Smoke Free June – mid October
So for four months, I was nicotine and smoke free. And then… my demise. A guy moved in next door to me, and he smokes. We were riding the elevator up and the wafts of smoke came off of him and into my nostrils. OMD! (Oh my dog) I started craving for a cigarette. NO NO NO! I tried putting it out of my mind. For the next two weeks, I tried not to think of that cigarette, but I could still smell it. Every time I went outside to walk the dogs, he was out there smoking.
I succumbed to my addiction. 😢 I ordered some herbal cigarettes, and had been waiting for them, but as of this writing – they still have not come. It’s been weeks waiting for these to come in the mail. 😡 I bought the cheapest pack of cigs and lit one up. I smoked 2 drags and put it out. Too strong. I about barfed. But my brain had had its taste.
It’s now five days before my 53rd birthday, and I’m smoking again. I am smoking about 3-5 cigarettes a day, but I bought a different pack. I bought cigarettes with a lot less nicotine in them than the first pack I bought, 0.2mg compared to 1mg.

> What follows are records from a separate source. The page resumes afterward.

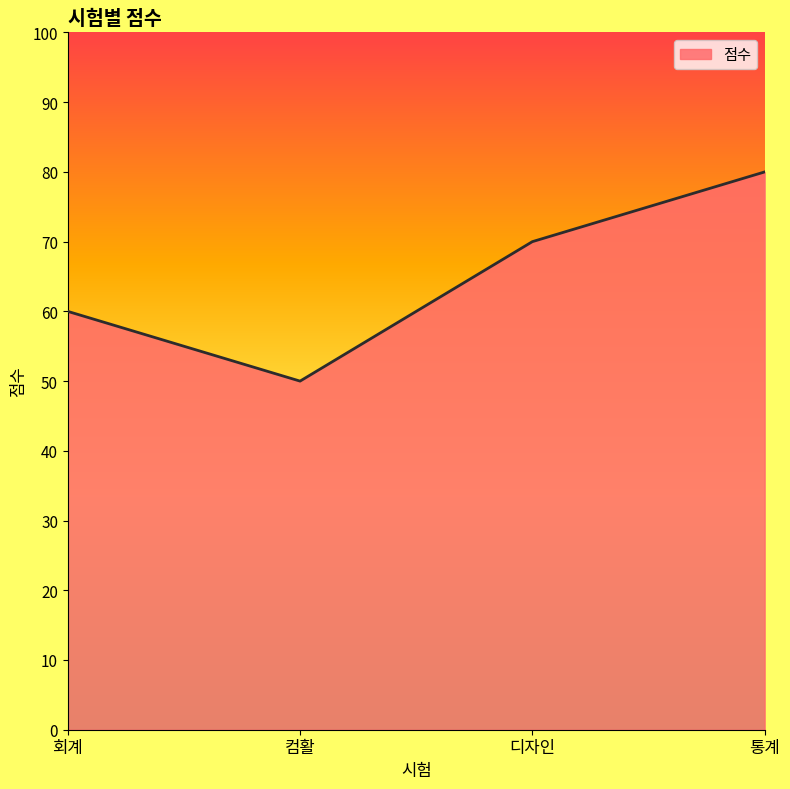

What is the sum of all values?

260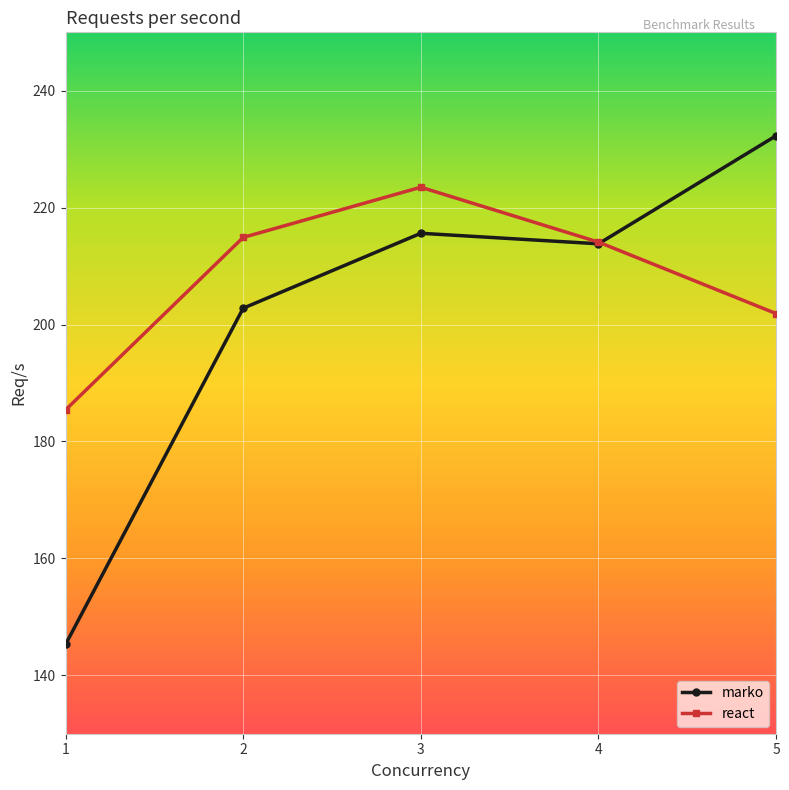

True or false: marko has a value of 202.8 at 2.

True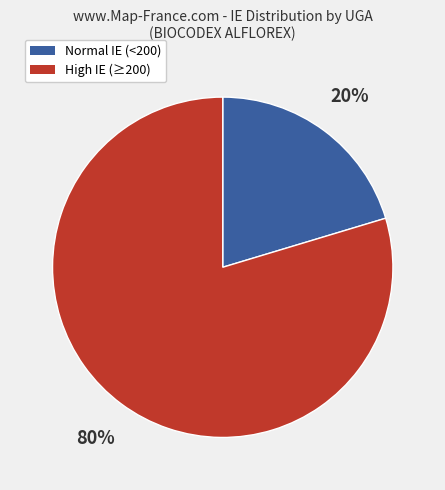

To the nearest percent, what is the average slice percentage?

50%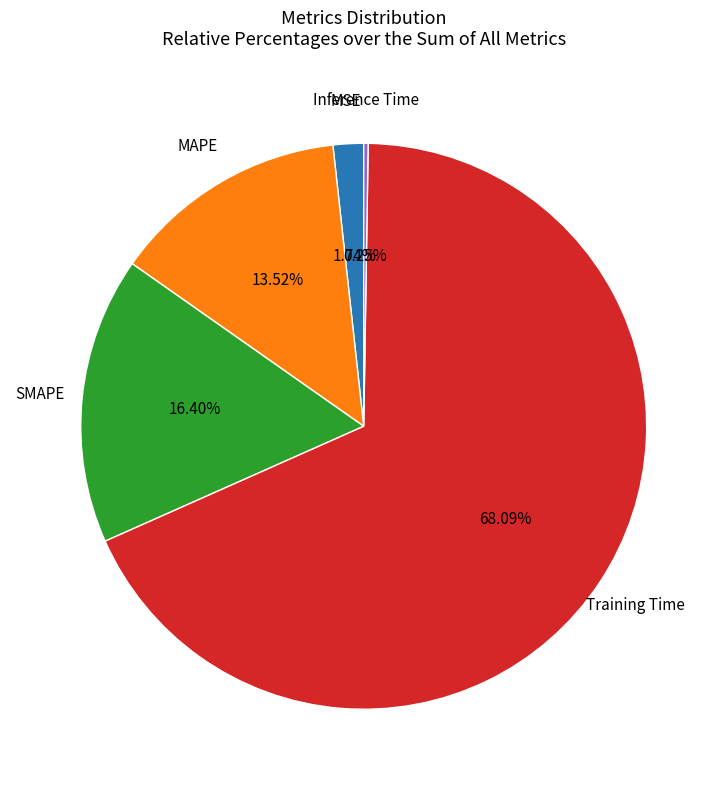

Is there a majority slice in this chart?

Yes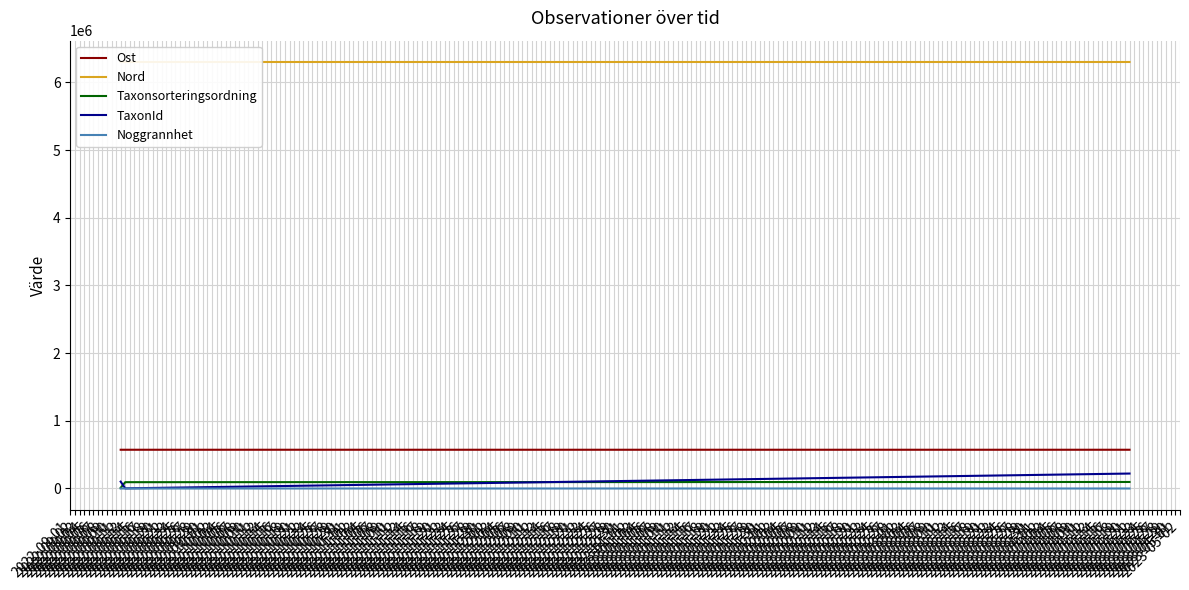

Does the chart display data point markers on the line(s)?

No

I did have some reasons of why I picked up this nasty habit again. Although I had quit smoking, I was eating more. I craved sugar. I gained almost 25 pounds. If I wasn’t heavy already, 25 pounds would not be that much. I couldn’t stop eating. Now, I’m eating less and exercising more because I need to walk 400 steps to smoke. I’ve increased my walking, and although it’s been less than a week, I’ve already lost a pound. One pound in five days, I’ll take it.
When I Quit Again
I’ll be ready with nicotine patches and herbal cigarettes in hand. I’ll buy some sunflower seeds and remember to keep on walking, exercising. I know come winter, I’ll be quitting again because it’ll be too cold to smoke.